● Aim
Recast the listing from the line with "genus: Closia" to the line with "name author: (Hack.) Henr.", both included, as a two-column CSV with the columns field and value. Give one row per line, put each entry in its own quoted field, and replace any line breaks with spaces.

● Exercise inputs
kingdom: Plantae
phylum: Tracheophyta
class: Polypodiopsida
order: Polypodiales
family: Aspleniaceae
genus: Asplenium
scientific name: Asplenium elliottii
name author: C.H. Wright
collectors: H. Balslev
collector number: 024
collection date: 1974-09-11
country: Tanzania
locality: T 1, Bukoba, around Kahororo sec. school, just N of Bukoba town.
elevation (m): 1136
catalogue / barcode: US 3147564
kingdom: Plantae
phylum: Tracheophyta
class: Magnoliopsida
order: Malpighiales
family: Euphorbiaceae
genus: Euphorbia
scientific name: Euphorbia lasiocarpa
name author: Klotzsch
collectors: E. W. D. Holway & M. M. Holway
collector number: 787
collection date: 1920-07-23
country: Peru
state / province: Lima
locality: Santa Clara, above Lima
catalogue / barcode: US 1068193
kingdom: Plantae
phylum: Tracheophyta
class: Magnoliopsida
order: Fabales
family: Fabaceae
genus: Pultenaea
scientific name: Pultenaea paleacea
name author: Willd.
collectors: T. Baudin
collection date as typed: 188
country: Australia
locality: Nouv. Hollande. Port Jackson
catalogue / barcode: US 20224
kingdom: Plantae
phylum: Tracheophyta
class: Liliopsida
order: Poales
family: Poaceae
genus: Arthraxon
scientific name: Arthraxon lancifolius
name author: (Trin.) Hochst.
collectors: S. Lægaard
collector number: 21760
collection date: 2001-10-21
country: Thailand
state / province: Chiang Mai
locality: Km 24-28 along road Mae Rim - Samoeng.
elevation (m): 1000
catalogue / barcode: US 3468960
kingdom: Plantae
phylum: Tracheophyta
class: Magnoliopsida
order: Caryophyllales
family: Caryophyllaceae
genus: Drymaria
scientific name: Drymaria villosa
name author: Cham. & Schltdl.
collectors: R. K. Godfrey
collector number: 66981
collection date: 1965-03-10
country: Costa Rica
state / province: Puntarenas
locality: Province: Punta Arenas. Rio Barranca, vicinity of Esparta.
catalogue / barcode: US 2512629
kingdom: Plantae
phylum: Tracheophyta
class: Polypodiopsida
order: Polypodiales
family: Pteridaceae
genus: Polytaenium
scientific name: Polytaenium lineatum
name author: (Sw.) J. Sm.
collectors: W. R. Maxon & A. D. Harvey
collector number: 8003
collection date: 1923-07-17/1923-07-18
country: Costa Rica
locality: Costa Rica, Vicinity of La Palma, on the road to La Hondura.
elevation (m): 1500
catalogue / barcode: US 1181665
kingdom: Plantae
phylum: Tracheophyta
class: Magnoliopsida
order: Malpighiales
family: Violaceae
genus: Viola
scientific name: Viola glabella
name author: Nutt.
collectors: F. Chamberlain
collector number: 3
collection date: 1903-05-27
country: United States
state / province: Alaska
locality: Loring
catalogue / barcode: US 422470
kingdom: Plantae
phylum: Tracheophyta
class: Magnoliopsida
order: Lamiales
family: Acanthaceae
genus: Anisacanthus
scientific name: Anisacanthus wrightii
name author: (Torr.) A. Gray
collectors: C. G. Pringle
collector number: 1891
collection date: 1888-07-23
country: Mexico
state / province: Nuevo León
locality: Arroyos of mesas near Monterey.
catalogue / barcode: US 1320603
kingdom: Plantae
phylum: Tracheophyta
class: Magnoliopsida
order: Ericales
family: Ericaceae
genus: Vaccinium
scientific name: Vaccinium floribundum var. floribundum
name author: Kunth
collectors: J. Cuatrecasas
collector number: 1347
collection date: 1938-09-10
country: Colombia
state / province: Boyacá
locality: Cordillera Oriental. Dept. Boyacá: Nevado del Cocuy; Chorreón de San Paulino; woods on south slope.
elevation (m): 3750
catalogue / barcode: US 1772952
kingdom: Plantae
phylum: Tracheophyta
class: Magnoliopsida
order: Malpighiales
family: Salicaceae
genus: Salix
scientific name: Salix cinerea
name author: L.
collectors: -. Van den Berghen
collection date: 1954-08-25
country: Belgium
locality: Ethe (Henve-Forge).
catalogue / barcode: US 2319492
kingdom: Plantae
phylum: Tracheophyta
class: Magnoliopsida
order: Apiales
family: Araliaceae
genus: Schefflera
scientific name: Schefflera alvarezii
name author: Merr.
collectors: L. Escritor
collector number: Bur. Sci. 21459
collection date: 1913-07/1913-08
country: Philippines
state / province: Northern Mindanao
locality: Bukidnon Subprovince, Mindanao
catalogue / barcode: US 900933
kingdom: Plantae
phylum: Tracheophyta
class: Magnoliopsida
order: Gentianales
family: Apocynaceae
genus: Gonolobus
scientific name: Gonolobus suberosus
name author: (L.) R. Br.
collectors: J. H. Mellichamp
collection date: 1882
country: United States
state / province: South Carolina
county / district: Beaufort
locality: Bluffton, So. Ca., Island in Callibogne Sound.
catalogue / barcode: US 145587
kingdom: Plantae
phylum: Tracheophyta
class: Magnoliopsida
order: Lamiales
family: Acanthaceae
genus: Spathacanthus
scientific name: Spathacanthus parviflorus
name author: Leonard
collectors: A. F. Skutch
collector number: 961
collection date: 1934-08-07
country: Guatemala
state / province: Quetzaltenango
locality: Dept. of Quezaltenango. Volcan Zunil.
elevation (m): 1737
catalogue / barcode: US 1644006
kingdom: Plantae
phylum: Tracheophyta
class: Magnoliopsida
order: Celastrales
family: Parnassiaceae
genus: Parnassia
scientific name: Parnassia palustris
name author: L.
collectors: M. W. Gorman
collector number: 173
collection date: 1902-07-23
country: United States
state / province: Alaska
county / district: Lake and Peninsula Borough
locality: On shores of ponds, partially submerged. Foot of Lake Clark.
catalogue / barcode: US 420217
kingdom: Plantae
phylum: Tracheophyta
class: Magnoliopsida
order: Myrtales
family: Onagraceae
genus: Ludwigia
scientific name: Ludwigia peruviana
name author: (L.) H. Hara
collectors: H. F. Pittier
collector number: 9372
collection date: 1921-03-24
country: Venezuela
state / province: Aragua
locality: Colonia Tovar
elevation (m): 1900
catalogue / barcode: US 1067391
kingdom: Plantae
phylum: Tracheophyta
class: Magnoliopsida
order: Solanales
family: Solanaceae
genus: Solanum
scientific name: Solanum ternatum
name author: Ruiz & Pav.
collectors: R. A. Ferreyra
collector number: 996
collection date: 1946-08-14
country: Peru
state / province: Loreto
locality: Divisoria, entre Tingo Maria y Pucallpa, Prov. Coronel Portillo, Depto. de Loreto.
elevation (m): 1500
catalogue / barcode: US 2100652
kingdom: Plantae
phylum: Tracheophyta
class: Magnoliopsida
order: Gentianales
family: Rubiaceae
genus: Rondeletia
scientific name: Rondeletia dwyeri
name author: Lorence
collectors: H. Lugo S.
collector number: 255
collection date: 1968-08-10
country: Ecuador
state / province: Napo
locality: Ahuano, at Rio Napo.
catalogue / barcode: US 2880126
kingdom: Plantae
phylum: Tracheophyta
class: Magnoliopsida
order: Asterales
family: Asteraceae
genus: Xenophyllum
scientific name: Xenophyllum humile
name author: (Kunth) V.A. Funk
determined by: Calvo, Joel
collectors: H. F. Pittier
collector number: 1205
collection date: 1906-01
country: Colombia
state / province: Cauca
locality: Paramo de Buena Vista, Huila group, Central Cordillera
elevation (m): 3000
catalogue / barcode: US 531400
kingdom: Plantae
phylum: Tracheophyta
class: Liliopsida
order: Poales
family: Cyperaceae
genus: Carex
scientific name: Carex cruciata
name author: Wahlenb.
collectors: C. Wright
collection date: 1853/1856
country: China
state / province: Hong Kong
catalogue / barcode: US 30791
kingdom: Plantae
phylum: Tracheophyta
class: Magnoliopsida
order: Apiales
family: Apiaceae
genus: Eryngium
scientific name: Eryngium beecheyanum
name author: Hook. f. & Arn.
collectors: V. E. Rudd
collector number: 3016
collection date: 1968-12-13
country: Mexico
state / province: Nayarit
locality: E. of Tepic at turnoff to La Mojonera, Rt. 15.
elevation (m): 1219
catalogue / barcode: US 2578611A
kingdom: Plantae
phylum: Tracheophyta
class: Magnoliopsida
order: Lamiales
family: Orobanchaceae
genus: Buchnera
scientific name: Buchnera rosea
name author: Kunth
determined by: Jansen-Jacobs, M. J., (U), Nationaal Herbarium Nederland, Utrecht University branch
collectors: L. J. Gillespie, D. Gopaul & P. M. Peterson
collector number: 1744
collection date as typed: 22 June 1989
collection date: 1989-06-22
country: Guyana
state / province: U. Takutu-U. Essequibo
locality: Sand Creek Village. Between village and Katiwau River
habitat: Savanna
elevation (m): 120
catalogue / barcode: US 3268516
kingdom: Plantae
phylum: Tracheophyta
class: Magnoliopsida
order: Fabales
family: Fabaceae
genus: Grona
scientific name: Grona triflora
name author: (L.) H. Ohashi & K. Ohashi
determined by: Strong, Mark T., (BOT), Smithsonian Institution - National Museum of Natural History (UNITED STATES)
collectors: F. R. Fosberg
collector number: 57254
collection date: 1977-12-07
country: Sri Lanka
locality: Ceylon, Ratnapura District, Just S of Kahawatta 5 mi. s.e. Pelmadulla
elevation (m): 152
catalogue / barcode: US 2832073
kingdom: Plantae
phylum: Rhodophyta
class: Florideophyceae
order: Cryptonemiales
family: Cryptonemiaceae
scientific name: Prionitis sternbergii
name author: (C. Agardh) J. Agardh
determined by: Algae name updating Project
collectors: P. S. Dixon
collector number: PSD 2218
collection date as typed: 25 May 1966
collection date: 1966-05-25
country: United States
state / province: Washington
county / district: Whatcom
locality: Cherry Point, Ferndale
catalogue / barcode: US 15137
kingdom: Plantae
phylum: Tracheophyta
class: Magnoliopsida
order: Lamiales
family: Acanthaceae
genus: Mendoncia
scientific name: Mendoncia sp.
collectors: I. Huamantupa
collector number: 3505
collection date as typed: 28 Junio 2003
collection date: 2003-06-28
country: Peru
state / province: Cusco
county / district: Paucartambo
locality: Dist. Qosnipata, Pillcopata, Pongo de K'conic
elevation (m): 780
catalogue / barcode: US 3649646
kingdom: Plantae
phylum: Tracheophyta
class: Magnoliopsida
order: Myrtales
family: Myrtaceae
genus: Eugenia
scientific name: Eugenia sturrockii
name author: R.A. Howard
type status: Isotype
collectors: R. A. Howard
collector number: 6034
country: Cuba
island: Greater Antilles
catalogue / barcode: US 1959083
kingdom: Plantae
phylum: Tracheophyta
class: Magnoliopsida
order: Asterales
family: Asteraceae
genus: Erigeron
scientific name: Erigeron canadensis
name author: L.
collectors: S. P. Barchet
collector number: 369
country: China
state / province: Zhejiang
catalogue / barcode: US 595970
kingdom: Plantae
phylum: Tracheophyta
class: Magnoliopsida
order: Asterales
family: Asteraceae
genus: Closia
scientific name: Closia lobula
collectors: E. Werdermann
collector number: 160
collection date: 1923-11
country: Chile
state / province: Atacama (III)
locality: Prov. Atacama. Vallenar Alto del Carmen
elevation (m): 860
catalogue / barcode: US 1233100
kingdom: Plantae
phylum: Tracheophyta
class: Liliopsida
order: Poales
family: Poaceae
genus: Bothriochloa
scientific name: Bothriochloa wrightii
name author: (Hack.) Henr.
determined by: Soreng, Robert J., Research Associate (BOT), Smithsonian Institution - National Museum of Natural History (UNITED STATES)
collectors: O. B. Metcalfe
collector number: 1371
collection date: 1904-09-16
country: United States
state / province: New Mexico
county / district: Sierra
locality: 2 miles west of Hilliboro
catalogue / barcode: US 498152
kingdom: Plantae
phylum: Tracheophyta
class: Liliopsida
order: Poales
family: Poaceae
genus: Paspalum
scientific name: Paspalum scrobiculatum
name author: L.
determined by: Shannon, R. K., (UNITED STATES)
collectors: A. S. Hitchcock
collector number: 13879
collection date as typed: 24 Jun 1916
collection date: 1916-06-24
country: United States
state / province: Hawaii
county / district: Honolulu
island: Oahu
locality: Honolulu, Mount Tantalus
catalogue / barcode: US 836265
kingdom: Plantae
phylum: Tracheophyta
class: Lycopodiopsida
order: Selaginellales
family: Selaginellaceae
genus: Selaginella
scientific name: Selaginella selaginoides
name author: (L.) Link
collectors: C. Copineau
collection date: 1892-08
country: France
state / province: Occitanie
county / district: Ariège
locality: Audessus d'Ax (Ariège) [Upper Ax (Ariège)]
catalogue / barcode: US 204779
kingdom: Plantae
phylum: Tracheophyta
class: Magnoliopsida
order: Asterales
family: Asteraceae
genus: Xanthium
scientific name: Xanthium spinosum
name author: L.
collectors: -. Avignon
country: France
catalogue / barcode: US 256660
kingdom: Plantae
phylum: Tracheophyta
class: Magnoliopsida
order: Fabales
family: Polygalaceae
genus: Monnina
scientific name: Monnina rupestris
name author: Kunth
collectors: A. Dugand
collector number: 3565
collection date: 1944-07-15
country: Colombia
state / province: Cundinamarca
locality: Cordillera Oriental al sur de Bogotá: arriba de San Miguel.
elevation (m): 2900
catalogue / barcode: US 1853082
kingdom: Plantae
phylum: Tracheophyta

● Reply to the task
field,value
"genus:","Closia"
"scientific name:","Closia lobula"
"collectors:","E. Werdermann"
"collector number:","160"
"collection date:","1923-11"
"country:","Chile"
"state / province:","Atacama (III)"
"locality:","Prov. Atacama. Vallenar Alto del Carmen"
"elevation (m):","860"
"catalogue / barcode:","US 1233100"
"kingdom:","Plantae"
"phylum:","Tracheophyta"
"class:","Liliopsida"
"order:","Poales"
"family:","Poaceae"
"genus:","Bothriochloa"
"scientific name:","Bothriochloa wrightii"
"name author:","(Hack.) Henr."